▸ **Task directions**: Only the lines below starting at the one containing "Calopogonium mucunoides" and ending at the one containing "Wir bieten Ihnen hochwertige" belong in the answer, each copied exactly.

[Records]

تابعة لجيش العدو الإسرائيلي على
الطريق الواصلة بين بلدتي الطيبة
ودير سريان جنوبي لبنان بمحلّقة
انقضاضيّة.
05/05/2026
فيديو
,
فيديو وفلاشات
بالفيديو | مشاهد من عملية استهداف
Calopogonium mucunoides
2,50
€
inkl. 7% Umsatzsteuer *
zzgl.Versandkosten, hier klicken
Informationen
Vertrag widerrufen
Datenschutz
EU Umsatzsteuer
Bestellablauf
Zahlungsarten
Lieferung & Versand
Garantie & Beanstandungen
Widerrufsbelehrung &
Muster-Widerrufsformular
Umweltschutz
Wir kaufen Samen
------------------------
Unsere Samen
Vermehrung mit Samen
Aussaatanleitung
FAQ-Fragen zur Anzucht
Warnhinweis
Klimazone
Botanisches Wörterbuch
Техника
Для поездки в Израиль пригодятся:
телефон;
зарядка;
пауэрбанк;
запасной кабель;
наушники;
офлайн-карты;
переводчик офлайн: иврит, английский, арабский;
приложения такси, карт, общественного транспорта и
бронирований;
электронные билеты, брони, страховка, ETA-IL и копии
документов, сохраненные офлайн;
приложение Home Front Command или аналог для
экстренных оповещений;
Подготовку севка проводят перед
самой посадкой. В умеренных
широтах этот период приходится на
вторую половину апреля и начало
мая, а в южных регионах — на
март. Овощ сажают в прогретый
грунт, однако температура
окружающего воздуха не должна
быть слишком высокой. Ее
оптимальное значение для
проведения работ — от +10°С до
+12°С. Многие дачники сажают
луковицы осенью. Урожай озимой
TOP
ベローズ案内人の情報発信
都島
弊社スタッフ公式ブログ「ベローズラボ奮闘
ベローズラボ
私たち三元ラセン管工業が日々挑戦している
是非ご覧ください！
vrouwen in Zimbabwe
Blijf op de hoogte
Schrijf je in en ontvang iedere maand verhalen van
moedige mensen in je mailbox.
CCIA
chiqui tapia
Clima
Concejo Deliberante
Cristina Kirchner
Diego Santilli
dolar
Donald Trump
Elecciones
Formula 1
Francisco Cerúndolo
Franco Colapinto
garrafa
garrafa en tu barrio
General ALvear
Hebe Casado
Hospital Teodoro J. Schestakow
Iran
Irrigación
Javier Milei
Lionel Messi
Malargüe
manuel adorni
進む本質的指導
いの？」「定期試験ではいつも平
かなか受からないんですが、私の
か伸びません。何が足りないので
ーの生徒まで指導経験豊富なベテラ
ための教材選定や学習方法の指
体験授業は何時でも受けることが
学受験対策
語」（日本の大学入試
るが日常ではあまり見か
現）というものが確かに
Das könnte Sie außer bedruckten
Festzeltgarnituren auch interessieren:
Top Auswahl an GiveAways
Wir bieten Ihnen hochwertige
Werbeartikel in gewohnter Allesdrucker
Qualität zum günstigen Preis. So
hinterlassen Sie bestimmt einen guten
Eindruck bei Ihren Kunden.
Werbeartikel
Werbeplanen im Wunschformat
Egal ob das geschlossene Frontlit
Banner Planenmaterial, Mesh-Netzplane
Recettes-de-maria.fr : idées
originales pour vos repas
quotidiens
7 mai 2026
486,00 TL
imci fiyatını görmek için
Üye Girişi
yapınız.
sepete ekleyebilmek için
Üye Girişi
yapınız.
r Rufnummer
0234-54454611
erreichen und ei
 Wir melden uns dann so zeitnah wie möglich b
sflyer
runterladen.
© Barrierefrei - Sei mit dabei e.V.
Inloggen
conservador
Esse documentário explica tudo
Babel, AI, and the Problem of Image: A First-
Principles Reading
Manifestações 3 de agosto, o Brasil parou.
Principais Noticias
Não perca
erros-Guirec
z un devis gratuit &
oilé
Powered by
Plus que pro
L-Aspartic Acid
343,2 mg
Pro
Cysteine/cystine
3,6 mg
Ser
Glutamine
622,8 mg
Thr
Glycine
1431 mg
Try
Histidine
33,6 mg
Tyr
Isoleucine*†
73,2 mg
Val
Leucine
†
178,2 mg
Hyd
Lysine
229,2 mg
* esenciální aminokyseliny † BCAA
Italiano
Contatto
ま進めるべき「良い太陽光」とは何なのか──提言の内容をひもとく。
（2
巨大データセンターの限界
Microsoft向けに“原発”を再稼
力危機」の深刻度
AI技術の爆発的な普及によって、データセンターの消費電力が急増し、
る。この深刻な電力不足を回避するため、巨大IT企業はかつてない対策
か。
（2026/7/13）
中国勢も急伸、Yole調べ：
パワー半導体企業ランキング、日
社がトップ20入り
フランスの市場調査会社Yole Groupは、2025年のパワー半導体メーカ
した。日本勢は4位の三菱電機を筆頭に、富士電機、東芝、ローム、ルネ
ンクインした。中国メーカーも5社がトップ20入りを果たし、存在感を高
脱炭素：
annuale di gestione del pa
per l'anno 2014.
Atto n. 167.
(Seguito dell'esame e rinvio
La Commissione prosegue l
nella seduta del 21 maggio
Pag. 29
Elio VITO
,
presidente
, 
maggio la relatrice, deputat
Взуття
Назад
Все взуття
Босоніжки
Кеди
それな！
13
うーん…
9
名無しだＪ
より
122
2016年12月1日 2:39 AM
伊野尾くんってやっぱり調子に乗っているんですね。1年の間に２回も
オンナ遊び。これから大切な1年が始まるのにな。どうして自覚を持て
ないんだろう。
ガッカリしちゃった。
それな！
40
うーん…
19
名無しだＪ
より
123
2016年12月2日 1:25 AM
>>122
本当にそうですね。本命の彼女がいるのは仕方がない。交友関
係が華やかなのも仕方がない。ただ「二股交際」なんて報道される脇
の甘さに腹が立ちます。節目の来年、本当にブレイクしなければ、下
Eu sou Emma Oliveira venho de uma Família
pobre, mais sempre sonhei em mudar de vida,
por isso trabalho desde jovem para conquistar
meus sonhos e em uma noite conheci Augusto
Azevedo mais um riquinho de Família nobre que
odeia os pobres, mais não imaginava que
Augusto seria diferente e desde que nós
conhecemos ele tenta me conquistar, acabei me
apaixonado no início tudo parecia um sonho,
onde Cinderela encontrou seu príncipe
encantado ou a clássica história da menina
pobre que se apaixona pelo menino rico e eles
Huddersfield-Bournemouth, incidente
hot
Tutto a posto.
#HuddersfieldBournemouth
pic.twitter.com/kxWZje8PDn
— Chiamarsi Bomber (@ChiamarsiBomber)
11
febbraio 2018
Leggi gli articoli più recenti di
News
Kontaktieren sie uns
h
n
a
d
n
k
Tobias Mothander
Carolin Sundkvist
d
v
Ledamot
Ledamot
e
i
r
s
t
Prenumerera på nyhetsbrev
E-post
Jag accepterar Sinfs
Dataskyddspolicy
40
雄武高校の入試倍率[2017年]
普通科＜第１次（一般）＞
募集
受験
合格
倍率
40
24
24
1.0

[/Records]

▸ **Expected answer**:
Calopogonium mucunoides
2,50
€
inkl. 7% Umsatzsteuer *
zzgl.Versandkosten, hier klicken
Informationen
Vertrag widerrufen
Datenschutz
EU Umsatzsteuer
Bestellablauf
Zahlungsarten
Lieferung & Versand
Garantie & Beanstandungen
Widerrufsbelehrung &
Muster-Widerrufsformular
Umweltschutz
Wir kaufen Samen
------------------------
Unsere Samen
Vermehrung mit Samen
Aussaatanleitung
FAQ-Fragen zur Anzucht
Warnhinweis
Klimazone
Botanisches Wörterbuch
Техника
Для поездки в Израиль пригодятся:
телефон;
зарядка;
пауэрбанк;
запасной кабель;
наушники;
офлайн-карты;
переводчик офлайн: иврит, английский, арабский;
приложения такси, карт, общественного транспорта и
бронирований;
электронные билеты, брони, страховка, ETA-IL и копии
документов, сохраненные офлайн;
приложение Home Front Command или аналог для
экстренных оповещений;
Подготовку севка проводят перед
самой посадкой. В умеренных
широтах этот период приходится на
вторую половину апреля и начало
мая, а в южных регионах — на
март. Овощ сажают в прогретый
грунт, однако температура
окружающего воздуха не должна
быть слишком высокой. Ее
оптимальное значение для
проведения работ — от +10°С до
+12°С. Многие дачники сажают
луковицы осенью. Урожай озимой
TOP
ベローズ案内人の情報発信
都島
弊社スタッフ公式ブログ「ベローズラボ奮闘
ベローズラボ
私たち三元ラセン管工業が日々挑戦している
是非ご覧ください！
vrouwen in Zimbabwe
Blijf op de hoogte
Schrijf je in en ontvang iedere maand verhalen van
moedige mensen in je mailbox.
CCIA
chiqui tapia
Clima
Concejo Deliberante
Cristina Kirchner
Diego Santilli
dolar
Donald Trump
Elecciones
Formula 1
Francisco Cerúndolo
Franco Colapinto
garrafa
garrafa en tu barrio
General ALvear
Hebe Casado
Hospital Teodoro J. Schestakow
Iran
Irrigación
Javier Milei
Lionel Messi
Malargüe
manuel adorni
進む本質的指導
いの？」「定期試験ではいつも平
かなか受からないんですが、私の
か伸びません。何が足りないので
ーの生徒まで指導経験豊富なベテラ
ための教材選定や学習方法の指
体験授業は何時でも受けることが
学受験対策
語」（日本の大学入試
るが日常ではあまり見か
現）というものが確かに
Das könnte Sie außer bedruckten
Festzeltgarnituren auch interessieren:
Top Auswahl an GiveAways
Wir bieten Ihnen hochwertige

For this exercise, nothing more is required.